# Data entries
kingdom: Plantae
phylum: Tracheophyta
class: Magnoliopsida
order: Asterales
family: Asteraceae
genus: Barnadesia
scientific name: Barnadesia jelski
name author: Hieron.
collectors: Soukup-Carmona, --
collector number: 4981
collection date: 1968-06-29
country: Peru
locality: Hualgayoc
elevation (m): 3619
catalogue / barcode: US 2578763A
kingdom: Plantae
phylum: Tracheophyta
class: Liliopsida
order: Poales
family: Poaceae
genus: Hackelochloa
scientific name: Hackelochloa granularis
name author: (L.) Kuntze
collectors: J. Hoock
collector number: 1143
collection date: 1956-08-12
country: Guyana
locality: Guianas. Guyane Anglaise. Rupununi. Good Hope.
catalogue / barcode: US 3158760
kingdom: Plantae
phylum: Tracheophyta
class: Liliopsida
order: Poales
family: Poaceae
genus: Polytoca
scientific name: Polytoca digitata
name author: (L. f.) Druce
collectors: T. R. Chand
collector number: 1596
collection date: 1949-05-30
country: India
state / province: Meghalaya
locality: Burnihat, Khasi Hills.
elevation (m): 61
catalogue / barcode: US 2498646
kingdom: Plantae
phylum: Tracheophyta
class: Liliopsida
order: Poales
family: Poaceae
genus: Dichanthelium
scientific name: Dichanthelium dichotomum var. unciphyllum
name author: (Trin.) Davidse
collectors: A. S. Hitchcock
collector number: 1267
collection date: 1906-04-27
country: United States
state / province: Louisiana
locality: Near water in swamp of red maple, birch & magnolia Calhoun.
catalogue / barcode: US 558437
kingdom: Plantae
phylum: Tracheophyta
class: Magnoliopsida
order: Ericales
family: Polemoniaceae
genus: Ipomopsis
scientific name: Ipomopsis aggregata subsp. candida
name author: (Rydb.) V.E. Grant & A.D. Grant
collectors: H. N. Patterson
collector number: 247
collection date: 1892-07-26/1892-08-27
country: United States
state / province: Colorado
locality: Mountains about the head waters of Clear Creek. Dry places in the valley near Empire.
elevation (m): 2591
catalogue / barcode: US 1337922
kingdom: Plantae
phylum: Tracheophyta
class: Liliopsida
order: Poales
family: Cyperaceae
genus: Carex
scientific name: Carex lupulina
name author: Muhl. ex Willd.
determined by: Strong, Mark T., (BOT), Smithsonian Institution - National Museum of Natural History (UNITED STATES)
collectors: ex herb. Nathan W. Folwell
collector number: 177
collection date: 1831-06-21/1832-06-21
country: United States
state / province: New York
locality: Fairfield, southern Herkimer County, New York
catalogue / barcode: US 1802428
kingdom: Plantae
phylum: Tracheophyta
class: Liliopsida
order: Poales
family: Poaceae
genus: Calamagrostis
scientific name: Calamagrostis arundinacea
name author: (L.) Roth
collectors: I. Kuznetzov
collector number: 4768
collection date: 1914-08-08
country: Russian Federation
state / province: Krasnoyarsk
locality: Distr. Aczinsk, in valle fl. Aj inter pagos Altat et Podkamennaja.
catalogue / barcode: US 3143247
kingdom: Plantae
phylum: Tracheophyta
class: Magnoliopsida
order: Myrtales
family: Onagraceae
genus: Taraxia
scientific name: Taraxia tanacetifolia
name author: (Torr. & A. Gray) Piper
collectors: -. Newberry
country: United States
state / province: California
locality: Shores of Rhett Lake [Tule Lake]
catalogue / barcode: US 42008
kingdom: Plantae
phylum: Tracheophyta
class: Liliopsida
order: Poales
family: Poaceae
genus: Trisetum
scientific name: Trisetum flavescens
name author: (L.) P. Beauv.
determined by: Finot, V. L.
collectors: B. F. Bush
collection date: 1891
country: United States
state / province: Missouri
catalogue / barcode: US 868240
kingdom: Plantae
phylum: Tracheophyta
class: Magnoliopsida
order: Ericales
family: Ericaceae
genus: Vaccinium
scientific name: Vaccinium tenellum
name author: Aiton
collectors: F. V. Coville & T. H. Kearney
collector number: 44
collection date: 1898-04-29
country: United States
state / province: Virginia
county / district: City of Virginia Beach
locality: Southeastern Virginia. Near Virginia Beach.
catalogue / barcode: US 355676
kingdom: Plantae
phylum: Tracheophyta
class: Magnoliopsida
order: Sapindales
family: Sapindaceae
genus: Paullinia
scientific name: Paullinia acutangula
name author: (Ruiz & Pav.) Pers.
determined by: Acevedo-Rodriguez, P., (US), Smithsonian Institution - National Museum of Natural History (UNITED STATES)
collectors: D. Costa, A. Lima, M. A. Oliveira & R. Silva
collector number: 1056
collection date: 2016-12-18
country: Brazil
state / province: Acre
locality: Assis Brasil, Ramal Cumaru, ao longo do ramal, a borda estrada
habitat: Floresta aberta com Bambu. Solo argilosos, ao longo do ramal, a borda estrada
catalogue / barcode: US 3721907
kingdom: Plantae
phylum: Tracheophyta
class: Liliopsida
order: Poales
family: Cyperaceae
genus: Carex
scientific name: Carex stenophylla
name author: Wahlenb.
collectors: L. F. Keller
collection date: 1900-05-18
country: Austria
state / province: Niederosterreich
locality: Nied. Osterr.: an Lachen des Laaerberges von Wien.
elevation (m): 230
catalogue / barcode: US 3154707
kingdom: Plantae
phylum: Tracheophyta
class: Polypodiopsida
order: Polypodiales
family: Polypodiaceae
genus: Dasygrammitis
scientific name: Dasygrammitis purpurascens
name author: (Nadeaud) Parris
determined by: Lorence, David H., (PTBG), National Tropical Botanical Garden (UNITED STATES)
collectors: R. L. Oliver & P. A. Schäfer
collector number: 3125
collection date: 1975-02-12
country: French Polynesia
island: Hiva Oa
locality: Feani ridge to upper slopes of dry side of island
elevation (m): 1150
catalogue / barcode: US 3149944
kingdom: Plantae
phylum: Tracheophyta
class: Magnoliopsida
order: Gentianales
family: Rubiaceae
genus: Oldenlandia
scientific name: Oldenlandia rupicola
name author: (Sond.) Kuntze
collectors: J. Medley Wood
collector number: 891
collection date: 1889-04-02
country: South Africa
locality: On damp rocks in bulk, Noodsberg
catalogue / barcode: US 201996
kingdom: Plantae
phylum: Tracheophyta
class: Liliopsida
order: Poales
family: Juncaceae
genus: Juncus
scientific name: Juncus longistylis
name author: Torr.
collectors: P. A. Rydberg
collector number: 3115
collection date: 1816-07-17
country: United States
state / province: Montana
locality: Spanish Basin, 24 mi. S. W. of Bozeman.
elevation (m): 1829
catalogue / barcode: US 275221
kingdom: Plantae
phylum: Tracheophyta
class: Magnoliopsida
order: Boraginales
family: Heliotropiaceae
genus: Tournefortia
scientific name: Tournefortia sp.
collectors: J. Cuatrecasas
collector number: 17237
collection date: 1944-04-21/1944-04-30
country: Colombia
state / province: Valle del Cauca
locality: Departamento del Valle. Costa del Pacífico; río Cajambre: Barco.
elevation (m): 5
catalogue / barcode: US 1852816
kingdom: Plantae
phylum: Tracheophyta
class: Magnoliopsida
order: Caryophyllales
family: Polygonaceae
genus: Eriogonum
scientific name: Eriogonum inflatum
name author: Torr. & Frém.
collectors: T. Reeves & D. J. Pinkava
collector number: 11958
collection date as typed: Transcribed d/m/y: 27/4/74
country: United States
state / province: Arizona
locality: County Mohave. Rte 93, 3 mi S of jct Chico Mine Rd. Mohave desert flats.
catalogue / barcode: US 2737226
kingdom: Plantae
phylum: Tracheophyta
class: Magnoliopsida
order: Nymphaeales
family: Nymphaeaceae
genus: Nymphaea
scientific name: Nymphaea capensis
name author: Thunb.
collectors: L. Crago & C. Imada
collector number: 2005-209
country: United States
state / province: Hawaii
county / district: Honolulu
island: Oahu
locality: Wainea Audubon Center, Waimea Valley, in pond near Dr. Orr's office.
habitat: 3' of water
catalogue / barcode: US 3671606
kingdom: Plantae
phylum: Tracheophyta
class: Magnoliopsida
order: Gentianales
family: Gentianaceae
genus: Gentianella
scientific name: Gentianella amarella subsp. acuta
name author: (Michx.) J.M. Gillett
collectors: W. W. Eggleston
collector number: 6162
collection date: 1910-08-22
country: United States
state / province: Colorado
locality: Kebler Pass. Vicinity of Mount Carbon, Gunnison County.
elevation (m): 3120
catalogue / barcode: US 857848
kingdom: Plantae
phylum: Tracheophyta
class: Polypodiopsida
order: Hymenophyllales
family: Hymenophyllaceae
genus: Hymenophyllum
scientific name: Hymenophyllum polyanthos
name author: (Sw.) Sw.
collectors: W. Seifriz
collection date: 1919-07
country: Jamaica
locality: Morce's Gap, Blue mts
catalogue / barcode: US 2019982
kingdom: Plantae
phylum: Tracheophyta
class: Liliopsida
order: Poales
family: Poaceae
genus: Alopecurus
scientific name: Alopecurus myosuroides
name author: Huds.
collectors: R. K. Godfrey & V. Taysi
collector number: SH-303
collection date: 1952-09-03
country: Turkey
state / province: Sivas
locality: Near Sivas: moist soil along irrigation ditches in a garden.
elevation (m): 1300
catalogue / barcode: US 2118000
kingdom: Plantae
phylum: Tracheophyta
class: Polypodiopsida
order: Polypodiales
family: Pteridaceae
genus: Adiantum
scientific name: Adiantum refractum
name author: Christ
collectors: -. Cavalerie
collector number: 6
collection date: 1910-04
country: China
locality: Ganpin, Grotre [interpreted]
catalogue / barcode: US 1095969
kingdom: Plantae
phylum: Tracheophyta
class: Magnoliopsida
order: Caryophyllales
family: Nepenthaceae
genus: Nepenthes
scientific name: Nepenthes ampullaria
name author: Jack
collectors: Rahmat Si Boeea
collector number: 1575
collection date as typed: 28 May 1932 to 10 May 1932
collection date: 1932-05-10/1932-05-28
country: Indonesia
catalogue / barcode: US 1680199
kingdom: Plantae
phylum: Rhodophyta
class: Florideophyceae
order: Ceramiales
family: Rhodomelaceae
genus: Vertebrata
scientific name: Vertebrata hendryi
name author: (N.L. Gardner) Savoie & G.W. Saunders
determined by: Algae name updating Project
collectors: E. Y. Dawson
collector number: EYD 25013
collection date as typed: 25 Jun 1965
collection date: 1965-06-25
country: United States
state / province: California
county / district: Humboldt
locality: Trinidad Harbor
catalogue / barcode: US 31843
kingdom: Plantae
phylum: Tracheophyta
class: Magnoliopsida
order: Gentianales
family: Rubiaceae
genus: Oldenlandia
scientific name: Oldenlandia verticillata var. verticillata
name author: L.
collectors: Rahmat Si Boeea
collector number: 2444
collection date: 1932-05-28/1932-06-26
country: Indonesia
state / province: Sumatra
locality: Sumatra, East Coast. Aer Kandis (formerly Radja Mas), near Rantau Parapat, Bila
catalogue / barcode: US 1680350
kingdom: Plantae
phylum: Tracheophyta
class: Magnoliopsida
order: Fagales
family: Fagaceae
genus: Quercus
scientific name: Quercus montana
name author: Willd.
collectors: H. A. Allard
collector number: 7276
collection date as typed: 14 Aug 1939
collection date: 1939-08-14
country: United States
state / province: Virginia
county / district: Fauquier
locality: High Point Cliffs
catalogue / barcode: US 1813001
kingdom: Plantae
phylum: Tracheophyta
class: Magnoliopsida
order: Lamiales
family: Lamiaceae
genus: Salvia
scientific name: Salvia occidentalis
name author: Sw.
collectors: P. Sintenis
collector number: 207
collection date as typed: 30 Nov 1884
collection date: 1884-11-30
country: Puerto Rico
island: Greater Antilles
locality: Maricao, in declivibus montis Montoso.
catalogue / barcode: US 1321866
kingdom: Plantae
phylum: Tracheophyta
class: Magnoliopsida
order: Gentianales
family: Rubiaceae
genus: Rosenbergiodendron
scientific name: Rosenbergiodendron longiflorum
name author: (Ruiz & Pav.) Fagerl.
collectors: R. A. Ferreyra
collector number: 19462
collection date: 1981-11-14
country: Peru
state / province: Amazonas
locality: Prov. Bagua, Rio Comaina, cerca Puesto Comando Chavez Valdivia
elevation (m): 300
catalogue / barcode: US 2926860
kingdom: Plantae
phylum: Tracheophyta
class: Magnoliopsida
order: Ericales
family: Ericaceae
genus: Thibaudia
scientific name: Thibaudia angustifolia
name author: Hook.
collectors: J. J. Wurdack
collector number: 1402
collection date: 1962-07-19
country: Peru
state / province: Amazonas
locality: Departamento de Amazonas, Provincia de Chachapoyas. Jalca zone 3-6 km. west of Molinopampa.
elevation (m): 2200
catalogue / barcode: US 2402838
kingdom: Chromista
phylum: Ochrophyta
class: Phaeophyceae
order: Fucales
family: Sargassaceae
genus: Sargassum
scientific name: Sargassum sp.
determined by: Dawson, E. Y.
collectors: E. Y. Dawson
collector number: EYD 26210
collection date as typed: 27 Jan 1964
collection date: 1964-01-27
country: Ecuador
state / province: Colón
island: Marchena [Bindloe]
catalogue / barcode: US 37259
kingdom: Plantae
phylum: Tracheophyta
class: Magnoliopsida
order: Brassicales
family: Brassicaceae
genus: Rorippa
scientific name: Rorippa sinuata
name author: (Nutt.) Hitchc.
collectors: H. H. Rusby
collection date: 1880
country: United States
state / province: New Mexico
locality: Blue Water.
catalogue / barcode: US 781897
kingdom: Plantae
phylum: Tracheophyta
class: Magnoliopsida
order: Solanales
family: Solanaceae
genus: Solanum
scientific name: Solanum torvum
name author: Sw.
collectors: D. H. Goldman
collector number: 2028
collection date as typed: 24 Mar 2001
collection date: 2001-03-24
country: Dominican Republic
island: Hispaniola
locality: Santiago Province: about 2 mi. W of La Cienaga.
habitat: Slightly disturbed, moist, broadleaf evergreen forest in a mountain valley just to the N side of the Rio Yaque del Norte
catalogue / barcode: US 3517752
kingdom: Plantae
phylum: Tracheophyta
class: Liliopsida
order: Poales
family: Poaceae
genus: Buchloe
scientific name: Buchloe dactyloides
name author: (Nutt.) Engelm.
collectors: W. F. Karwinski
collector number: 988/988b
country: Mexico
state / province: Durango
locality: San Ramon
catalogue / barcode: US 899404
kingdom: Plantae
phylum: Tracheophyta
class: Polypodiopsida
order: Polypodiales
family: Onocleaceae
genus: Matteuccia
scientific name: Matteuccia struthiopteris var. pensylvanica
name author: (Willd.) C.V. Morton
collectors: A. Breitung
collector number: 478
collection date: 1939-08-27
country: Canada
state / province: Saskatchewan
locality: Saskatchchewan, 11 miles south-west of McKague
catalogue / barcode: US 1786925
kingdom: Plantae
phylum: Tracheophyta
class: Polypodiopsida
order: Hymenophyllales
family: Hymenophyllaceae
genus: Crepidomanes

# Written request
Change every instance of "state / province" to "state or province" in the rows from the line containing "collection date as typed: 25 Jun 1965" down to the line containing "county / district: Fauquier", both included, and give those lines again with everything else unaltered.

# Reply
collection date as typed: 25 Jun 1965
collection date: 1965-06-25
country: United States
state or province: California
county / district: Humboldt
locality: Trinidad Harbor
catalogue / barcode: US 31843
kingdom: Plantae
phylum: Tracheophyta
class: Magnoliopsida
order: Gentianales
family: Rubiaceae
genus: Oldenlandia
scientific name: Oldenlandia verticillata var. verticillata
name author: L.
collectors: Rahmat Si Boeea
collector number: 2444
collection date: 1932-05-28/1932-06-26
country: Indonesia
state or province: Sumatra
locality: Sumatra, East Coast. Aer Kandis (formerly Radja Mas), near Rantau Parapat, Bila
catalogue / barcode: US 1680350
kingdom: Plantae
phylum: Tracheophyta
class: Magnoliopsida
order: Fagales
family: Fagaceae
genus: Quercus
scientific name: Quercus montana
name author: Willd.
collectors: H. A. Allard
collector number: 7276
collection date as typed: 14 Aug 1939
collection date: 1939-08-14
country: United States
state or province: Virginia
county / district: Fauquier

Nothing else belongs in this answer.